Le compositeur Airat Ichmouratov, qui est également clarinettiste au sein de l’ensemble montréalais Kleztory, a écrit son opus 50, Ouverture « pour la jeunesse », en 2016 pour souligner le 15e anniversaire de l’OF, dont il a été un membre de la première heure, avec son épouse, l’altiste Elvira Misbakhova. C’est cette pièce, accueillie par une ovation lorsque l’orchestre l’a interprétée à l’époque au Domaine Forget, qui ouvre l’album. Si le compositeur est bel et bien vivant, sa musique n’est pas « contemporaine » au sens où on l’entend habituellement. La mélodie y a toute sa place et les compositions sont fort accessibles. Ichmouratov, qui a passé son premier quart de siècle en Russie, a gardé une influence marquée des grands compositeurs de sa patrie d’origine, Chostakovitch, Prokofiev et autres Rachmaninov. Sa musique a aussi d’indéniables qualités cinématographiques et, dans l’Ouverture, c’est Chaplin que l’on croit reconnaître ! Disons que celui-là avait aussi un certain sens de la mélodie. L’œuvre la plus directement inspirée de sa Russie natale est sans doute l’Ouverture « Maslenitsa », op. 36, créée en février 2013 à Chicoutimi dans un environnement nordique qui devait lui aller comme un gant.
Mais le gros morceau ici, c’est la première symphonie d’Ichmouratov, « Sur les ruines d’un vieux fort », opus 55, dédiée à Marc David et à l’Orchestre symphonique de Longueuil qui en ont fait la création en 2017. L’œuvre dépeint l’histoire de la ville de la Rive-Sud, depuis l’époque de Charles Le Moyne de Longueuil jusqu’à aujourd’hui (vaste programme, comme disait l’autre). L’œuvre pourrait plaire particulièrement aux amateurs de films de science-fiction à grand déploiement, avec des accents qui rappellent le John Williams de Star Wars dans le mouvement final. C’est dire, par ailleurs, la qualité de l’orchestre, qui joue cette musique avec aplomb et qui trouve un plaisir manifeste à le faire. Il faut insister sur ce point, l’OF étant un orchestre qui se donne un mandat pédagogique et dont une bonne partie des membres change chaque année. Son chef et fondateur, Jean-Philippe Tremblay, livre ici, encore une fois, un travail remarquable.
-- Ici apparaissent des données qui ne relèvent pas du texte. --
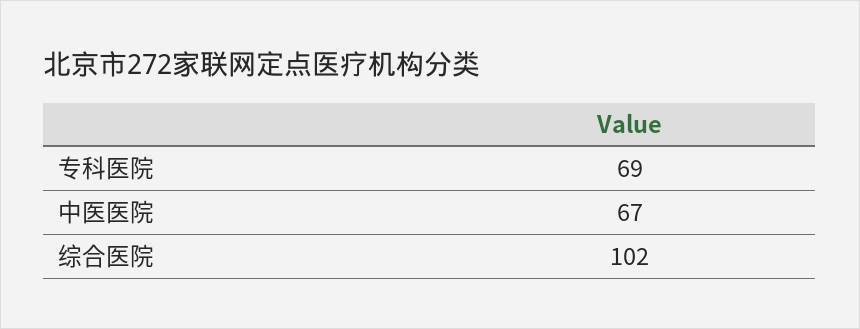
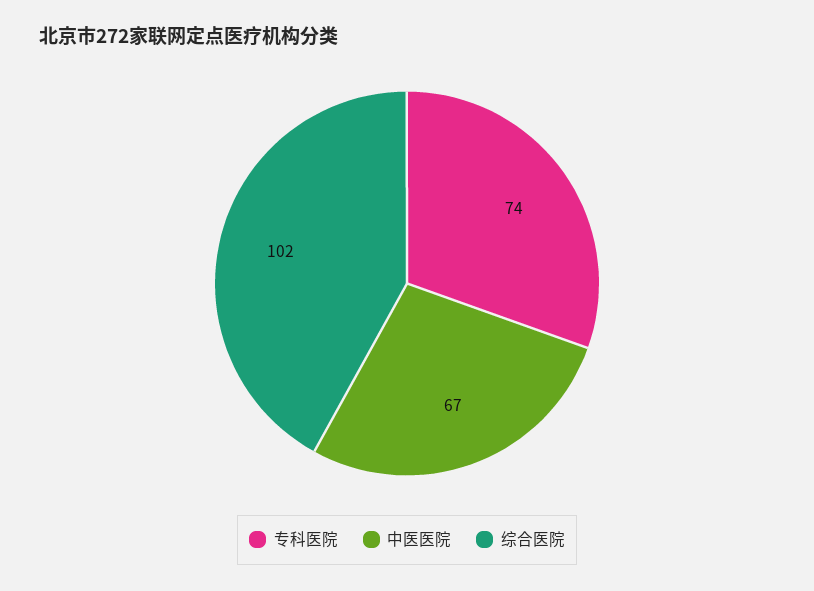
专科医院: 69 -> 74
L’Orchestre de la francophonie a déjà publié plusieurs enregistrements chez Analekta, dont rien de moins qu’une intégrale des symphonies de Beethoven, mais c’est Airat Ichmouratov, qui y faisait déjà paraître un premier disque l’année dernière, qui a emmené l’OF avec lui chez Chandos. L’un et l’autre demeurent à surveiller.